As burly as Aquaman and as dangerous as Khal Drogo, Momoa plays Ray Cooper, a vengeful widower out for blood. After his wife Amanda (Adria Arjona) dies because she was denied life-saving cancer treatment, he targets Simon Keeley (Justin Bartha), a healthcare czar whose company, BioPrime, created and stalled production of the treatment. His wife is survived by his daughter Rachel (Isabela Merced).
There is something respectable about the concept — merging the American healthcare disaster with a classic revenge story is more timely than ever. There is a level of believability in the concept too, because polls find most Americans live in fear of the cost of healthcare. However, “Sweet Girl’s” existence never rises above being a boilerplate action movie with stale antics, leaving viewers with mild disappointment over an action movie that could have been.

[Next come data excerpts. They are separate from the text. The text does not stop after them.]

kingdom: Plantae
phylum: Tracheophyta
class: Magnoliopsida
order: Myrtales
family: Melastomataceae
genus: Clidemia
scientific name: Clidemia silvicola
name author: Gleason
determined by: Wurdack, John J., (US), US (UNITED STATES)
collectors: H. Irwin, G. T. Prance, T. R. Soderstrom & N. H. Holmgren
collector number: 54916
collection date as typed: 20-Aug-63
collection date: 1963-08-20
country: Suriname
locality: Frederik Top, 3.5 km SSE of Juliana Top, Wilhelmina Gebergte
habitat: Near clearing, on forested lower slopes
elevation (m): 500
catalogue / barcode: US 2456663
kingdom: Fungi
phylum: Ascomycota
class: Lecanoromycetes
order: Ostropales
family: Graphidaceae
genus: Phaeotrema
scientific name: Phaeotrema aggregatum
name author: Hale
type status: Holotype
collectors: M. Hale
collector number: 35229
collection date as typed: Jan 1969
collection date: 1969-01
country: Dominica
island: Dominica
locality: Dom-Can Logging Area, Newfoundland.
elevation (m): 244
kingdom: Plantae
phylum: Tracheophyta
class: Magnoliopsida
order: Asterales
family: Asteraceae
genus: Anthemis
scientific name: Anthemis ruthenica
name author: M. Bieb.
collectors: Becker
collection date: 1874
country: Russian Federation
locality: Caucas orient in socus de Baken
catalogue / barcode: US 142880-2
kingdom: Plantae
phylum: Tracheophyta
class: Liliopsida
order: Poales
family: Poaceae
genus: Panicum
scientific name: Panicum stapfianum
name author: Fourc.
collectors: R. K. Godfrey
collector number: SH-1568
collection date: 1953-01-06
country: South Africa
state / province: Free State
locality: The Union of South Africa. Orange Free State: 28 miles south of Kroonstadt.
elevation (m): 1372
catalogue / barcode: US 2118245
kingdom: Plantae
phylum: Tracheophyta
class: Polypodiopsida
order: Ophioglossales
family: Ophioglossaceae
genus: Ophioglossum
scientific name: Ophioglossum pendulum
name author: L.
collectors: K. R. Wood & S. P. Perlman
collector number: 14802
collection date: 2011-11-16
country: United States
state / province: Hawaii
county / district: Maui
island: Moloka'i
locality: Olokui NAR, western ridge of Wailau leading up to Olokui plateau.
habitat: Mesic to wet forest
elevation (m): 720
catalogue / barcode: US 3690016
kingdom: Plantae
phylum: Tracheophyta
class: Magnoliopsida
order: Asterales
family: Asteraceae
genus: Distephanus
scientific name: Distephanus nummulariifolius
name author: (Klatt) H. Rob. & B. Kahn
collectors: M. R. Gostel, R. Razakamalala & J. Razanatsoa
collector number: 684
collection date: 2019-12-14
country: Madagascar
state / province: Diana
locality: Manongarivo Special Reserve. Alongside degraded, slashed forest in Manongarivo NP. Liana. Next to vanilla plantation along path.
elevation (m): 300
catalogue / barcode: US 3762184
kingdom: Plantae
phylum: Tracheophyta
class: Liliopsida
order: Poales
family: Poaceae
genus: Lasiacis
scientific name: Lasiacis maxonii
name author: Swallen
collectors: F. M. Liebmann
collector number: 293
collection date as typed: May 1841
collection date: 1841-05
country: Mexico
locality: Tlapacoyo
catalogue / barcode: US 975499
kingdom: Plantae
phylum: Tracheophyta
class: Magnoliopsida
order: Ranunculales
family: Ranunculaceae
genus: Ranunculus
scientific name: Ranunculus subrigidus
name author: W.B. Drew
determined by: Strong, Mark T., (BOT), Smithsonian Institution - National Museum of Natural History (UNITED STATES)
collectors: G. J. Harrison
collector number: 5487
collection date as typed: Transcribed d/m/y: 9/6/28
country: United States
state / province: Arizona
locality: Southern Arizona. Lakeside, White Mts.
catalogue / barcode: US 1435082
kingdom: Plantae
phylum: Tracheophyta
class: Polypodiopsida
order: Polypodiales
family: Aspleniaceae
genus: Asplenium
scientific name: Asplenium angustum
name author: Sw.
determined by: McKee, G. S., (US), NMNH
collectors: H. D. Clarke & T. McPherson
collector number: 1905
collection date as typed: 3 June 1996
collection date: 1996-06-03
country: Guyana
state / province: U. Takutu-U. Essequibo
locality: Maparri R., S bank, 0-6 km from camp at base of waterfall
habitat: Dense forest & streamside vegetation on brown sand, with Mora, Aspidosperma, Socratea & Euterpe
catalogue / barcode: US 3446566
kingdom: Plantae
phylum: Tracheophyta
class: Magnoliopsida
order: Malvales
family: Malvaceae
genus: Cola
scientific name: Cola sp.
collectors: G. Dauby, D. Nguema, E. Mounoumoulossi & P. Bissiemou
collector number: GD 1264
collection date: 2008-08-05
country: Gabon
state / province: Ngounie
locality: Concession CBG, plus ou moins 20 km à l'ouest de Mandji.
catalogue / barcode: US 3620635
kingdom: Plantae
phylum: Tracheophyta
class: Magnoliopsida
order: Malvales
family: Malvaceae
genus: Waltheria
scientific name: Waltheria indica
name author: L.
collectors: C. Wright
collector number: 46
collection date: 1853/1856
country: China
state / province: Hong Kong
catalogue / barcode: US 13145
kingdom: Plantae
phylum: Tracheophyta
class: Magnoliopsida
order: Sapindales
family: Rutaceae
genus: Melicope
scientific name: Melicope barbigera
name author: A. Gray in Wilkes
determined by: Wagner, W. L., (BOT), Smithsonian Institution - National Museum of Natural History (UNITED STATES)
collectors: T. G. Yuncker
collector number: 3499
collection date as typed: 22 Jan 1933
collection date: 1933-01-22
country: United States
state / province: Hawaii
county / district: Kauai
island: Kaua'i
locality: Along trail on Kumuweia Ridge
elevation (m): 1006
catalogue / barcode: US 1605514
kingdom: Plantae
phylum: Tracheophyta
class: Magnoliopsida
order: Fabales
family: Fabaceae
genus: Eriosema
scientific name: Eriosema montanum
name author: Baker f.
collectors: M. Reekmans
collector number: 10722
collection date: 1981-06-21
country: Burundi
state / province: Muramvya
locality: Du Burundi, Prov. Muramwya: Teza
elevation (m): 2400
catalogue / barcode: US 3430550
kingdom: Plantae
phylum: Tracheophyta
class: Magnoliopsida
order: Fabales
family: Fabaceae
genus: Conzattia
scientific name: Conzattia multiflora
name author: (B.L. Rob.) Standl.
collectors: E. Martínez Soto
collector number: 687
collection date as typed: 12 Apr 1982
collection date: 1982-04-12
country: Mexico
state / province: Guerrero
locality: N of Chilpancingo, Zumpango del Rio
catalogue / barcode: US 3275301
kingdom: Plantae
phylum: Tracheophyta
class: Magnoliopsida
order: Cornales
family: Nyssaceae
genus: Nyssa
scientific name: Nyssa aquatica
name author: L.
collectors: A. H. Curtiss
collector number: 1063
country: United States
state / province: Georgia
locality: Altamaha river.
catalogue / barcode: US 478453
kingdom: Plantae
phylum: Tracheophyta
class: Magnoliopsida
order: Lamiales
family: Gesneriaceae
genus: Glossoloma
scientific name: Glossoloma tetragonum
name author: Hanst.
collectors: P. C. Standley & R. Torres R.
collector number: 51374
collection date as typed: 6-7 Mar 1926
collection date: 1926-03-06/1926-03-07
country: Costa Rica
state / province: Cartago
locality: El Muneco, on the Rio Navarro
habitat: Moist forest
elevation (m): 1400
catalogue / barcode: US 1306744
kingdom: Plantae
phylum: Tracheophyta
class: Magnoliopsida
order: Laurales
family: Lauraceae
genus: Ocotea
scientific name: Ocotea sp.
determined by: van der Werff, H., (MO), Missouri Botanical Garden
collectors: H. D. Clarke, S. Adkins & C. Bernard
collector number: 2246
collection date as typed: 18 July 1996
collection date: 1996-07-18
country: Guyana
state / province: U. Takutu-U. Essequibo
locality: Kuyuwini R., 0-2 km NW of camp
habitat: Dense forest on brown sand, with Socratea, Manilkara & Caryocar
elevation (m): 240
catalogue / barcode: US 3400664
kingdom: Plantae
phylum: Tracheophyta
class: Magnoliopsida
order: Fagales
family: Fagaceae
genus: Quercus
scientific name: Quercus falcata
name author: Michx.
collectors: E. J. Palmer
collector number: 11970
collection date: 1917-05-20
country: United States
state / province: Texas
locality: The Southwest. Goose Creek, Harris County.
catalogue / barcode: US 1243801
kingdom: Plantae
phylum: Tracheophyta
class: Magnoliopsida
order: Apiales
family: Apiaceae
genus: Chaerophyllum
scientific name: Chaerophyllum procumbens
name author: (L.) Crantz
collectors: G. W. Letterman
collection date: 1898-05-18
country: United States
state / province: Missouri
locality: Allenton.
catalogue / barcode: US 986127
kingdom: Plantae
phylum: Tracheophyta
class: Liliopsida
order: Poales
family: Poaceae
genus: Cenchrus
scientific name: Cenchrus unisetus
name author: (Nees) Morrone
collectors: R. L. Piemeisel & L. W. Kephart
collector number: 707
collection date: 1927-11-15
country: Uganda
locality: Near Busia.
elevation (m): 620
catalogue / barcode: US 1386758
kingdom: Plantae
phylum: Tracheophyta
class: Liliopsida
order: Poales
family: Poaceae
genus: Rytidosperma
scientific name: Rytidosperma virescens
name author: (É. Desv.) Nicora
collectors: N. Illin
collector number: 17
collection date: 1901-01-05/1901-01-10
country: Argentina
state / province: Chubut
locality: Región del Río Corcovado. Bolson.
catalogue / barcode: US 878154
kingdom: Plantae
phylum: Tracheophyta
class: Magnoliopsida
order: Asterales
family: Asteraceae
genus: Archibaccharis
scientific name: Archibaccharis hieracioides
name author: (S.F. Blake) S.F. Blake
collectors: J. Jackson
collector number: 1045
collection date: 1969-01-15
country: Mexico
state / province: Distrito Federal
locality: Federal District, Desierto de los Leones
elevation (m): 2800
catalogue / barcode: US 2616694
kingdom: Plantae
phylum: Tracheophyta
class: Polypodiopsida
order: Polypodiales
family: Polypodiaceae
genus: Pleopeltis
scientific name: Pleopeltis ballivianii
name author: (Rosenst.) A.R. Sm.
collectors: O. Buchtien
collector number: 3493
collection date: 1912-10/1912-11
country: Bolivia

Perhaps action isn’t the right genre for “Sweet Girl,” because undertaking the tragedy of a man who loses his wife to the crooks in the pharmaceutical industry is better material for a modern drama. Regardless, Momoa suits the role of Cooper and gives off the impression of a Bernie Sanders-supporting countryman from rural New Hampshire. His overstated relationship to Rachel would be serviceable had the rest of the film not just gone through the motions.
As Cooper takes on Big Pharma, he gets deep into a conspiracy involving nameless henchmen and crooked politicians. Cooper and Rachel go on the run, attempting to reach the Canadian border before hitmen hunt them down. The journey doesn’t present anything new to viewers that they haven’t seen in previous C-list action movies before. The cinematography is fine, action scenes fail to impress and pseudo-poetic lines of platitude attempt to emphasize Cooper and Rachel’s kinship.
The majority of “Sweet Girl” remains relatively neutral, never creating much substance or presenting its unique concept from the unique perspective it deserves. In terms of action, the film doesn’t set itself in unusual enough locations to give scenes visual flare. The filmmakers employ shaky cam during action setpieces, a cheap trick to give the scene energy. They also love having characters smash through tables, chairs and walls (as if the amount of broken furniture makes an action scene). The filmmakers decrease the quality of these scenes even further with numerous banalities and cliches, like the voice of a deceased loved one inspiring the hero to miraculously revive themself and defeat the antagonist.
It’s all disappointing, and simply an easy way out. This is made worse by the final twist — an M. Night Shyamalan-style catastrophe that is not nearly as smart as it thinks it is. The twist stretches what should be a short, 90-minute thriller to a 110-minute epitome of “overstaying its welcome.” Had the film continued on its previous trajectory of mediocrity, there might be a brighter legacy for this Netflix original as a single-watch, workmanlike action-thriller.
Instead, “Sweet Girl” will be remembered as the best that a straight-to-video action movie can be while maintaining its unintentionally special quality of equal parts boredom and eye-rolls.